In the year of hipster Asian cuisine, it is both hard to be Simpson Wong—if only because the competition has dialed up again even when the term Asian fusion or pan-Asian itself has been much derided—and easy because all he needs to know is how to position himself (and how to cook).
In this sense, he has done more than enough: his special brand is ‘Asian locavore,’ his compass Malaysia and the surrounding region, his location Cornelia Street (can’t get more strategic than that, in a neighborhood low on hip Asian cuisine but high on hipness in general), his space part Brooklyn part student hang out, built around homey salvaged furniture and an open kitchen, his cooking very good.
What’s more, he is friendly and personable, and greets and talks to his customers as though they are his new best friends. He also has an endearing vulnerability to him—it’s all over his face—stamped, no doubt, by the long aftershock of that scathing March 15 Time Out review, which, in the world of NYC restaurants, could mean instantaneous death to a young restaurant or a young chef.

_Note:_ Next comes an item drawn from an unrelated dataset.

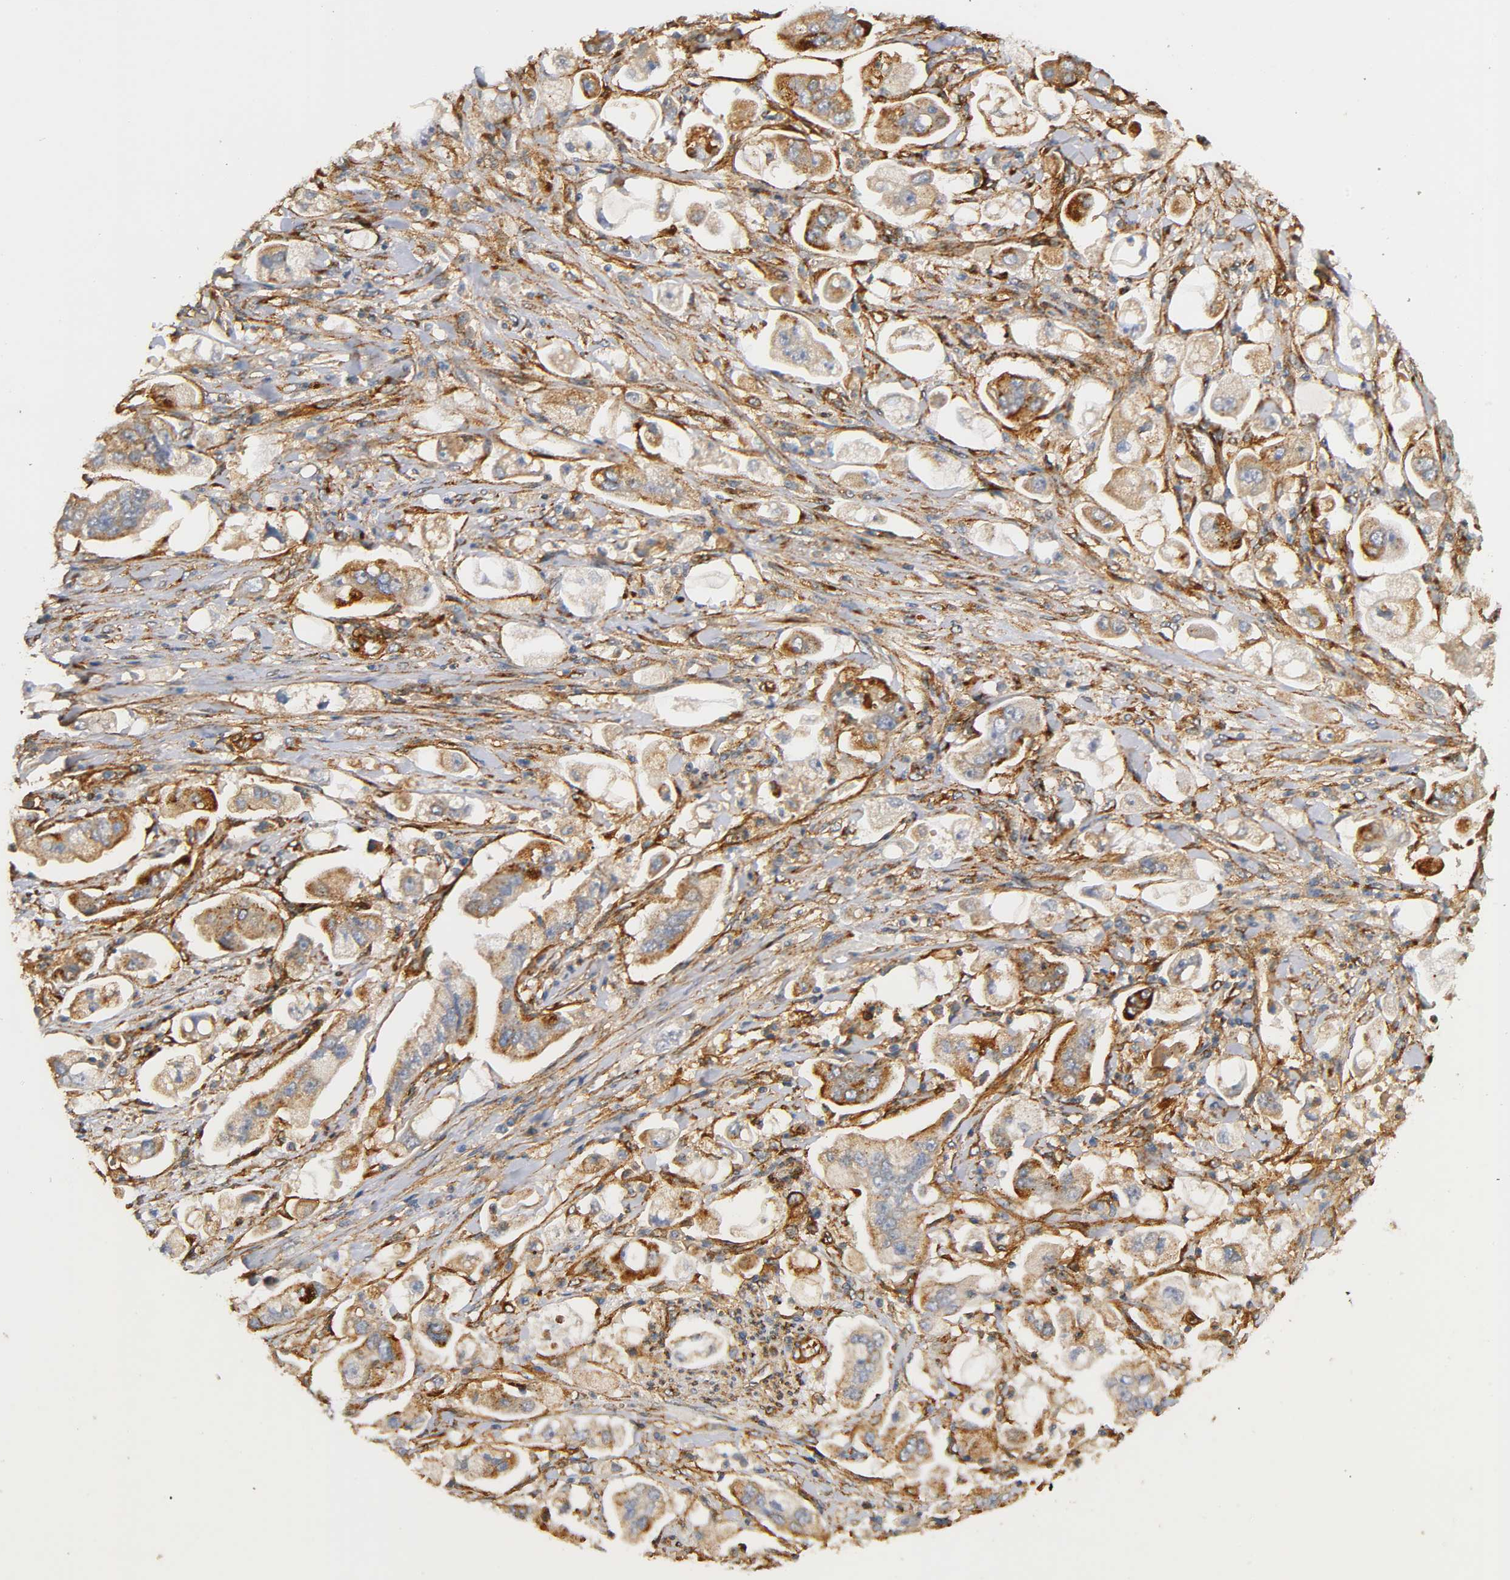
{"staining": {"intensity": "strong", "quantity": ">75%", "location": "cytoplasmic/membranous"}, "tissue": "stomach cancer", "cell_type": "Tumor cells", "image_type": "cancer", "snomed": [{"axis": "morphology", "description": "Adenocarcinoma, NOS"}, {"axis": "topography", "description": "Stomach"}], "caption": "Stomach cancer (adenocarcinoma) tissue demonstrates strong cytoplasmic/membranous positivity in approximately >75% of tumor cells, visualized by immunohistochemistry.", "gene": "IFITM3", "patient": {"sex": "male", "age": 62}}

There was genuine worry in his eyes each time our order arrived, as though we—seemingly discerning Southeast Asians who presumably knew what we were eating (or, more pointedly, how they were supposed to taste)—were secretly out to get him.

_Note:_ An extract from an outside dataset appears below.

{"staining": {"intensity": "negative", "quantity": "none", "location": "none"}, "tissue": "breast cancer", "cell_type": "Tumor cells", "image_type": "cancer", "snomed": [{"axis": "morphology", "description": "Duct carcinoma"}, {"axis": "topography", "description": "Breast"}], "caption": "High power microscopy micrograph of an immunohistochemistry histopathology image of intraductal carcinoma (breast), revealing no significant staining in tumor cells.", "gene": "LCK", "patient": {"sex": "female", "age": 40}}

Not that he didn’t know his cuisine. Born and raised in Malaysia, Simpson Wong had two cross-border restaurants to his name—the laborious Cafe Asean and the sleek Jefferson of Sex and the City fame—and, before opening Wong, he had traveled home and around the region for new fusion ideas.
And what he had brought to this otherwise charming restaurant, more than a mere new riff on—forgive me—‘pan-Asian’, or even a new farm-to-table Southeast Asian sensibility, is a daredevilry as endearing, and admirable, as his vulnerability.
And as with every daring act, you assume as much chaos as you do beauty in unexpected places. His food is nowhere close to perfection. But when it works, it works, and often in a messy, disheveled way, not unlike a brilliant but unkempt boy.
The shrimp fritters are a case in point. It is a riot to look at, and harder still to fathom black on white (“Ham, rice sheet, water melon, sunflower sprouts.”) Ham? Watermelon? And yet there is something rather delicious in that improbable combination—the fritters, fried in taro strips, are in fact pretty light and addictive (hell, we finished it, and that’s saying a lot), and what might seem as a pointless addition of an underwhelming fruit (watermelon) actually works much better than its clichéd predecessor, the kitschy pineapple. It neutralizes what needs no tarting up, the way an unassuming slice of tangerine, for instance, once leavened so brilliantly a sweetish minced duck-based appetizer at E&O, one of my favorite restaurants in Jakarta.
Even the polemical lobster egg foo young, described variously as ‘heavy, overwrought,’ ‘cholesterol overload’—hen eggs, salted duck yolks AND half a lobster tail and a claw or ‘bizarre’—tomato chili sauce and crumbled shrimp cookies?—is not as bad as it looks. If you’ve been weaned, like me, on one horrid tomato tornado fu yung hai too many, you would welcome this rather extravagant—and not untasty—rendering. And if you stop to really savor the tomato chili sauce mixed with the crumbled shrimp cookies, you’ll find that it is actually quite tasty, in that slightly wicked, irreverent way of the certain comfort foods (the kinds you don’t talk about). What makes a lot of people squirm, I suspect, is not the taste (if they get that far), but rather the oh-what-the-hell-let’s-mix-everything-up style of cast-iron pan college dorm cooking that it’s presented as.
Ironically, it is where the dishes are visually at their soberest—and call for a bit of restraint—that the taste factor quickly goes south. The fried hake tossed over a bed of rice vermicelli and doused with nuoc cham is beautiful both on paper and in the flesh, but the poor fish is practically smothered by turmeric and dill, and the whole dish somehow lacks depth. It is a shame, for it is billed as the Chef’s pride and joy, his personal take on a famous Hanoi restaurant standby, Cha Ca La Vong (here renamed, inevitably, Cha Ca la Wong). If you fall short with your house specialty, then what you pray for in your customers is their patience and their goodwill, much as a pianist would pray for the judges not to pass their verdict until after they get past the Baroque and Classical offerings and on to the Romantics and the Impressionists. Or even to the modernist desserts, where things get truly innovative (and in some cases brilliant. Try that roast duck ice cream, served with poached plums and five-spice cookie, courtesy of Wong dessert chef Judy Chen).
Ultimately, it is such blunders that hinder Wong from being a truly good restaurant instead of a merely interesting one. They are by no means life-and-death, but they can make a difference to a restaurant that gets so many other things just right.